Und doch muss unterschieden werden zwischen berechtigtem, möglicherweise legitimem Widerstand und eindeutig kriminellen Handlungen, wie sie von Boko Haram beispielsweise in Form von Attentaten, Bombenanschlägen, Banküberfällen und Entführungen dutzendfach begangen wurden. Entsprechend halten auch weite Teile der nigerianischen Öffentlichkeit das Amnestieangebot an Boko Haram für unmoralisch und ungerecht, ja gar für eine Einladung zu weiteren Straftaten.

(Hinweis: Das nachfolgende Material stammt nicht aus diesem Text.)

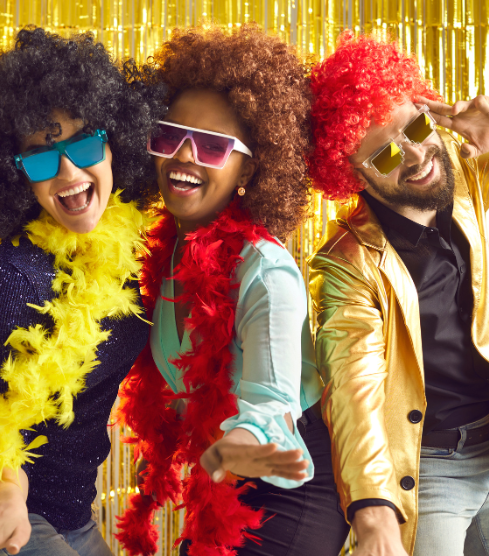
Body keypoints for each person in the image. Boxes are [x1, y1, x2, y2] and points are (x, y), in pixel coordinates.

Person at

Sprecher von Boko Haram lehnten erwartungsgemäß jegliches Entgegenkommen ab. Auch hier stellt sich allerdings die Frage, ob diejenigen, die sich zu dem Angebot äußerten, wirklich auch im Namen der gesamten Organisation sprechen oder ob nicht vielleicht einzelne Untergruppen Gesprächsbereitschaft zeigen könnten. Unabhängig davon lässt Boko Haram als Reaktion aber derweil vor allem Taten sprechen. Das Massaker von Baga ist dabei kein Einzelfall, sondern reiht sich vielmehr in eine ganze Serie von Gewalttaten. Wenig später kam es etwa im Dorf Bama zu einem ähnlichen Vorfall: Scharmützel mit Soldaten der Joint Task Force, ein Attentat auf einen Lokalpolitiker, eine Gefangenenbefreiung und Entführungen. Für die nigerianische Presse sind die täglichen Nachrichten von Verbrechen und Gewalt durch Boko Haram traurige Routine.